Unlike Auschwitz, Buchenwald was not an extermination camp.
Prisoners were forced to do slave labour, and many were worked
to death. Prisoners also died of malnutrition and disease, as
well as from medical experiments or at the whim of the SS. All
in all, 250,000 people were imprisoned, of whom more than 50,000
died.
In Buchenwald more than 8,000 Soviet prisoners of war were
executed by special units of the SS upon orders of the supreme
command of the Wehrmacht. When units of the US 3rd Army arrived
on April 11, 1945, the SS fled and the prisoners opened the
camp from the inside. Between August 1945 and February 1950
Soviet security forces used part of the camp. Nearly 30,000
people were imprisoned, of whom more than 7,000 died.

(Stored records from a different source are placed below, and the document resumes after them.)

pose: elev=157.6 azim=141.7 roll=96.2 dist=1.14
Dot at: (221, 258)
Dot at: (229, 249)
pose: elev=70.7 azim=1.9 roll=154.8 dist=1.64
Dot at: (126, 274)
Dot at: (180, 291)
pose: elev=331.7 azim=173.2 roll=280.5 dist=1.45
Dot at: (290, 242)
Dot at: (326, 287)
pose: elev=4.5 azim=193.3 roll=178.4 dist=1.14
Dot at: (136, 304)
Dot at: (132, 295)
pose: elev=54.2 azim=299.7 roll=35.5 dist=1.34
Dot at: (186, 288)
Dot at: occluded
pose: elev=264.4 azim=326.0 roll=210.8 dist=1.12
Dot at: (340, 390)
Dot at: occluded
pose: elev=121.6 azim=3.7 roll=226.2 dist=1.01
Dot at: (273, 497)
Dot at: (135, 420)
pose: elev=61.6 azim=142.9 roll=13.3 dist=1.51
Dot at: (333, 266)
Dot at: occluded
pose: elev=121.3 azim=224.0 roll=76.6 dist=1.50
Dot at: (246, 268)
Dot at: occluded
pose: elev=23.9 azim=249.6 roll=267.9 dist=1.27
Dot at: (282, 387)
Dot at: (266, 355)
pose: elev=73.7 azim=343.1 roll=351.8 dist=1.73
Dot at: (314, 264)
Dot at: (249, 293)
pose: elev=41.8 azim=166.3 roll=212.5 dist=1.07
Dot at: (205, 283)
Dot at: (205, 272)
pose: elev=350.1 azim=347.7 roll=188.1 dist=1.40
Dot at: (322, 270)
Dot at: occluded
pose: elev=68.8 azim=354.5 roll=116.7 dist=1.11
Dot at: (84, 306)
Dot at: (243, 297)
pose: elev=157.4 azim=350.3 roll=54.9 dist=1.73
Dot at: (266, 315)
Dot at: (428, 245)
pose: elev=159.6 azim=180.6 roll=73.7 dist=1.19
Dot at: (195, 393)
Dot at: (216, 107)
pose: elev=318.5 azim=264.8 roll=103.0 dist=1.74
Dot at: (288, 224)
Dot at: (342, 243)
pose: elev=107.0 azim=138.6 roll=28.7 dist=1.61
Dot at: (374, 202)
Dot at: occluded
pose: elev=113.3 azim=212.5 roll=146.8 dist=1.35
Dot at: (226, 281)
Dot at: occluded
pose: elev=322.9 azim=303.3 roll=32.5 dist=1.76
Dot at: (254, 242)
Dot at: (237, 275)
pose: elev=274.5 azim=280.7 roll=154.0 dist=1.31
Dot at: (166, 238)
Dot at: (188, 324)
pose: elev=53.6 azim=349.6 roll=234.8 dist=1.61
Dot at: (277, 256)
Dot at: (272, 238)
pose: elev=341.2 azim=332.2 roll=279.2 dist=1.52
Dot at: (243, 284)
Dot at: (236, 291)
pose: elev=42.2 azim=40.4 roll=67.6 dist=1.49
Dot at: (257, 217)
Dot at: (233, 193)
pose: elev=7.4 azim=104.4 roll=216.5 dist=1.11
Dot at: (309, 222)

At this place of suffering and dying, but also of hope and
resistance we will sit in Zazen, the posture in which the Buddha
realized awakening. Sitting in silence at this place doesn’t
mean to ignore what has happened here – and what still
happens in other forms elsewhere. Being silent allows us to
go beyond all categories and to touch our true nature, Buddha-Nature.
We will work at the site of the former camp, have Buddhist
ceremonies and recite texts of the Soto-Zen-Tradition.
There will be time to learn more about the history of Buchenwald
and time to share the feelings and thoughts we have.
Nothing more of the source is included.